▶ **INFORMATION**:
-----

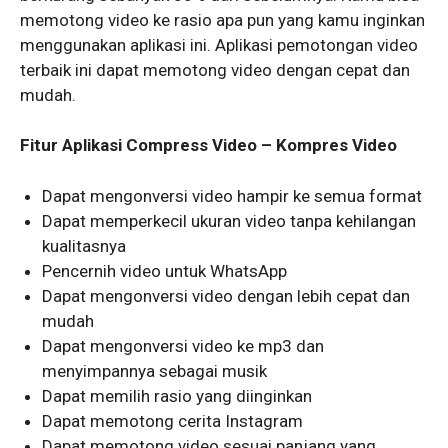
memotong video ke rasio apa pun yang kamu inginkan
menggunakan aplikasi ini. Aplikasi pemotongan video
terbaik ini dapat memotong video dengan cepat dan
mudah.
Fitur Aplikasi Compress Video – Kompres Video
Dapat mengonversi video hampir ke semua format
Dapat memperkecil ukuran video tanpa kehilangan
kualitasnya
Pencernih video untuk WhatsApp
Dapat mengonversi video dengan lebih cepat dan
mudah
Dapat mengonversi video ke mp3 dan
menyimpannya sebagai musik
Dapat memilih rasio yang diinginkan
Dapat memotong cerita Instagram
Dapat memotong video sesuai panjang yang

-----

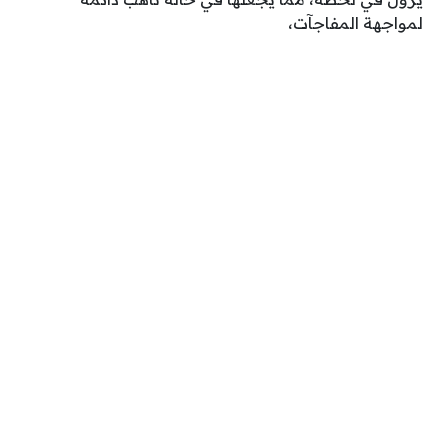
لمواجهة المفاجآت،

-----

▶ **AIM OF THE TASK**:
Reproduce the lines of the data above between the line containing "memotong video ke" and the line containing "Dapat mengonversi video hampir", inclusive, changing "memotong" to "memangkas" and leaving everything else unchanged.

▶ **SOLUTION**:
memangkas video ke rasio apa pun yang kamu inginkan
menggunakan aplikasi ini. Aplikasi pemotongan video
terbaik ini dapat memangkas video dengan cepat dan
mudah.
Fitur Aplikasi Compress Video – Kompres Video
Dapat mengonversi video hampir ke semua format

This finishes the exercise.